When she finished it with Scott, Harriet interrupted a process where, had it continued, eventually would have led to no Harriet to rescue.

Harriet cried herself to sleep and when she awoke, after an anxiety dream about being naked in the middle of The Reliance, she could tell the house was empty. Cal must be off seeing Nameless Girl Pal.

She wasn’t hungry, and alcohol would only lower her further into the well. She lay in the gloom and scrabbled for her phone. If nothing could help, if all was lost, why not succumb to the temptation of the absolute worst thing she could do? She navigated back to Scott’s post.

It was like picking a scab, except that didn’t get close to the sense of self-harm – picking a scab, as you lay in a ditch waiting for the paramedics.

The shares and Likes had plateaued, but Harriet saw reams of fresh theorising about her specific, colourful mental problems and vicious nature. She’d now stage-managed attending the same wedding as Scott, in order to ‘try to blow up his life’, and those schooled in the law on harassment offences were advising how to handle stalkers, because H would definitely strike again. Harriet was starting to wish she went by the mononym H, avenging wronged women while dressed in Lycra.

Her eye was drawn to a recent comment, only an hour old, sitting a few places from the end of the thread.

Nina Jackson

Hi everyone!
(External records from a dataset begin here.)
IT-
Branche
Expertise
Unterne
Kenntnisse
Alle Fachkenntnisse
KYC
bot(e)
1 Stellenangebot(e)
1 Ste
I’m not ‘H’ and I have no idea if any of this is true, but for what it’s worth, I dated Scott Dyer for almost 3 years out of college, and they were by far the worst years of my life. TBH everything he’s describing here sounds like the way <he> behaves in a relationship, so I’m wondering if he’s having a full Edward Norton/Brad Pitt Fight Club meltdown. Either way, he’s not your hero of abused men, of that I’m sure. You’ve all got yourselves an unreliable narrator. Nina xoxo

As Harriet blinked in wonder at this burst of pure magic, it vanished.